== EXERCISE DESCRIPTION ==
Once the pictures have been excluded, set down each remaining entry word for word.

== Version difference data ==
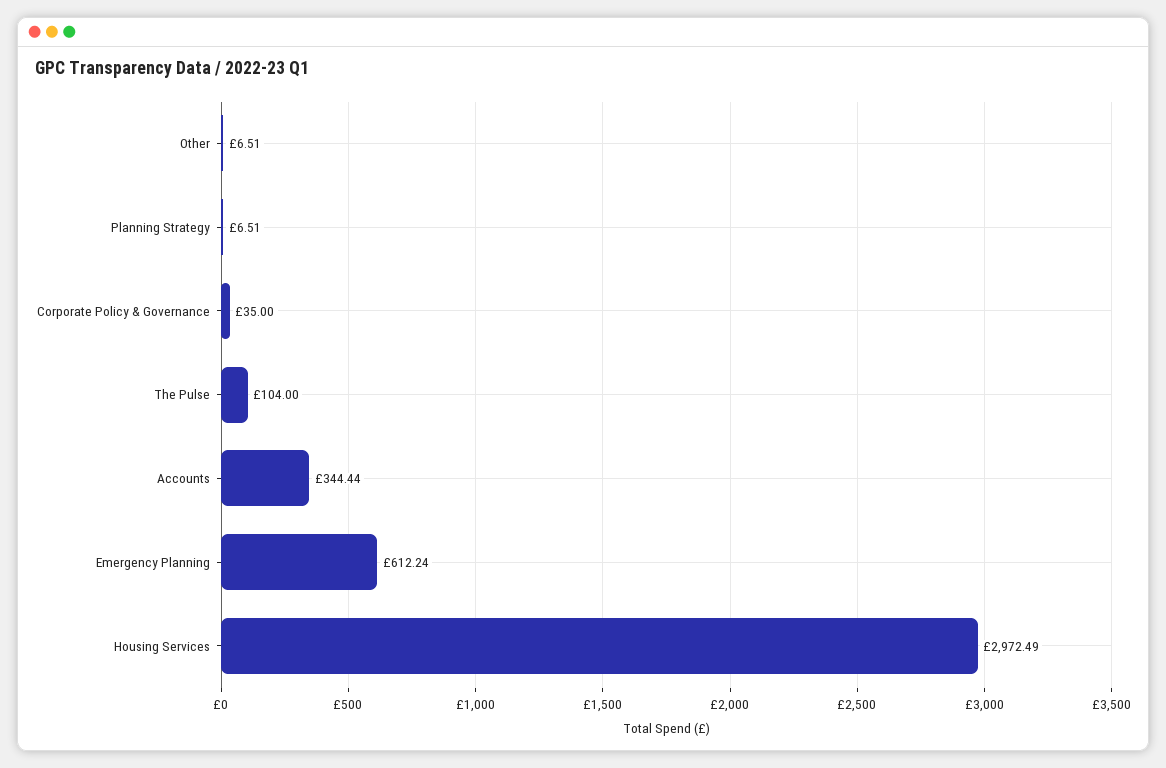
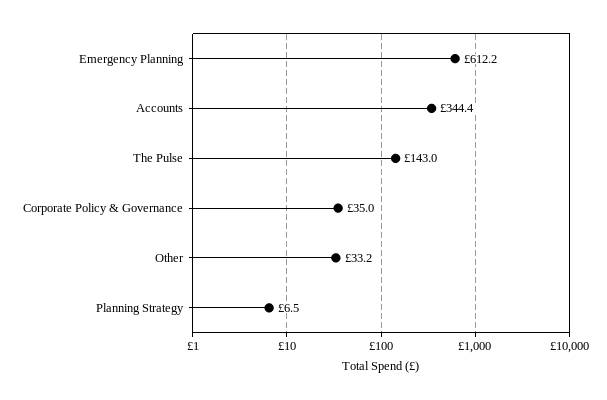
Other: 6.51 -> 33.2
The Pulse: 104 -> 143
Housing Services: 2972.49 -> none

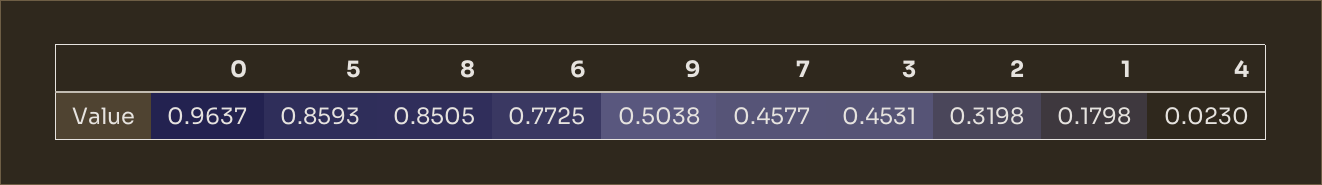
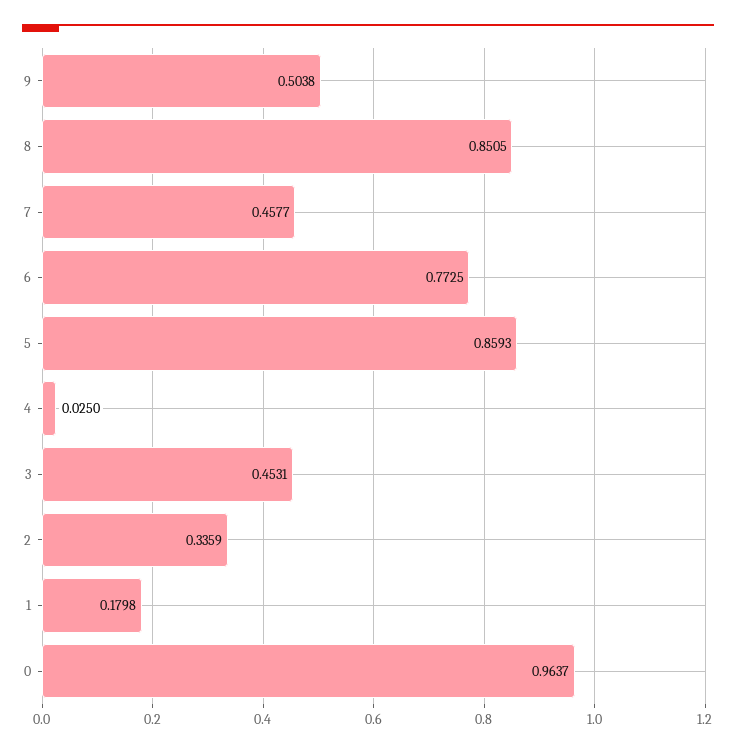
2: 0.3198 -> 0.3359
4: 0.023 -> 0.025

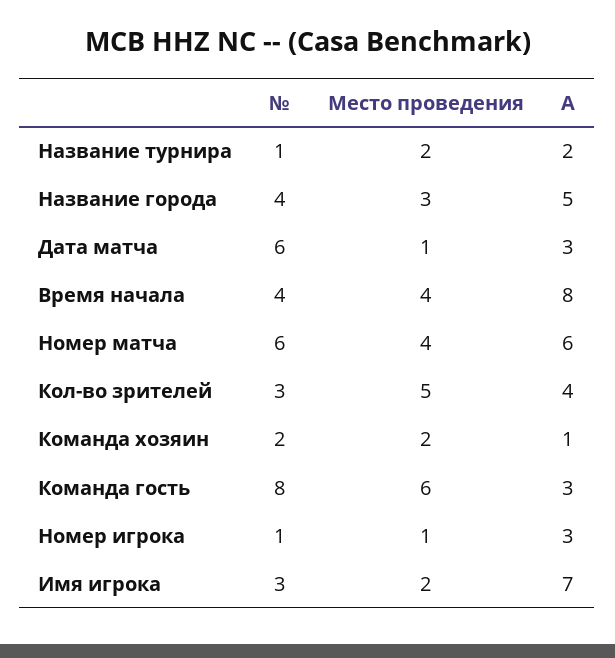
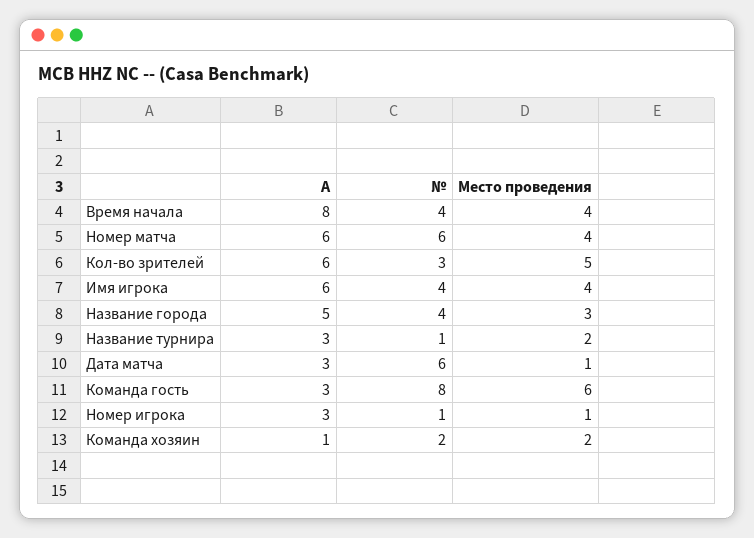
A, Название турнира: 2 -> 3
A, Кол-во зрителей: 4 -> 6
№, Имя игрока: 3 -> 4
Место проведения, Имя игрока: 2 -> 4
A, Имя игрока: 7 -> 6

== WRITTEN ANSWER ==
Other: 6.51 -> 33.2
The Pulse: 104 -> 143
Housing Services: 2972.49 -> none

2: 0.3198 -> 0.3359
4: 0.023 -> 0.025

A, Название турнира: 2 -> 3
A, Кол-во зрителей: 4 -> 6
№, Имя игрока: 3 -> 4
Место проведения, Имя игрока: 2 -> 4
A, Имя игрока: 7 -> 6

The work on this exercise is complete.